O apartamento dos anos 1960, em Ipanema, é tão personalizado que ganhou até nome: Mid Century Industry in the Tropics. Para o morador, um cineasta, vem bem a calhar. O nome surgiu como uma brincadeira entre ele e o arquiteto Beto Figueiredo, do escritório carioca Ouriço Arquitetura, responsável pela reforma. Ou, como ele prefere dizer, “fizemos uma reforma e também uma maquiagem”. Isso porque o imóvel de 140 m² é alugado e não pedia mesmo grandes intervenções.

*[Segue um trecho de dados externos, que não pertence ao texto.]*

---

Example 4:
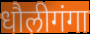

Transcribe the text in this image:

धौलीगंगा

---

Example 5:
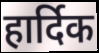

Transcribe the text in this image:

हार्दिक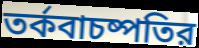
তর্কবাচষ্পতিরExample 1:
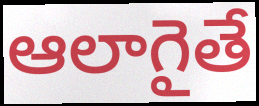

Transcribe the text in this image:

ఆలాగైతే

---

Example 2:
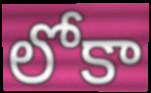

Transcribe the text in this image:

లోకా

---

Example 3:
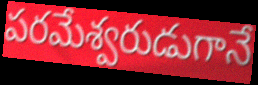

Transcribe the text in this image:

పరమేశ్వరుడుగానే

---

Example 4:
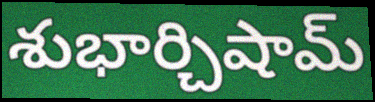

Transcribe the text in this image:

శుభార్చిషామ్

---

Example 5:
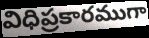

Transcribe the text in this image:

విధిప్రకారముగా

Derrubada a parede entre a cozinha, que era enorme, e a sala, bem menor, surgiu um espaço em que living, escritório e cozinha estão conectados, mas podem ser isolados pelas portas de madeira desenhadas pelo Ouriço. Restavam as decisões pontuais, da pintura ao mobiliário. Como Beto tinha voltado havia pouco de Nova York e estava com as imagens de peças industriais dos anos 1950 e 1960 fresquinhas na memória, propôs a ideia ao proprietário, que embarcou na viagem.

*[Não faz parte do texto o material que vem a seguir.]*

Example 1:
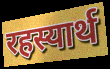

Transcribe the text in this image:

रहस्यार्थ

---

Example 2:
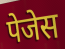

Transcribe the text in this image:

पेजेस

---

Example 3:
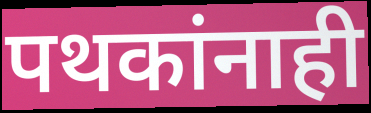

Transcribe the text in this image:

पथकांनाही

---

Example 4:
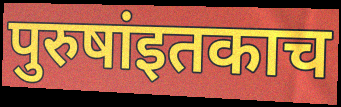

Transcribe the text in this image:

पुरुषांइतकाच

Os dois voaram para a Big Apple com o olhar focado em tudo o que tivesse essa linguagem. Foi uma semana entrando em brechós, revirando lojas e esquadrinhando feiras, como a que acontece no Brooklyn aos sábados. “Não nos concentramos numa área específica. Fomos de Tribeca ao Brooklyn. A intenção era que tudo conversasse entre si, que houvesse uma harmonia, mas não queríamos nada combinando”, contou Beto. A mesa de jantar, por exemplo, tem pé de madeira e tampo de chapa de ferro, é cercada por cadeiras italianas da década de 1960 e sobre ela pendem lustres que vieram de outro lugar, mas com a mesma pegada industrial. No todo, o apartamento tem de fato essa identidade que lhe permite um título.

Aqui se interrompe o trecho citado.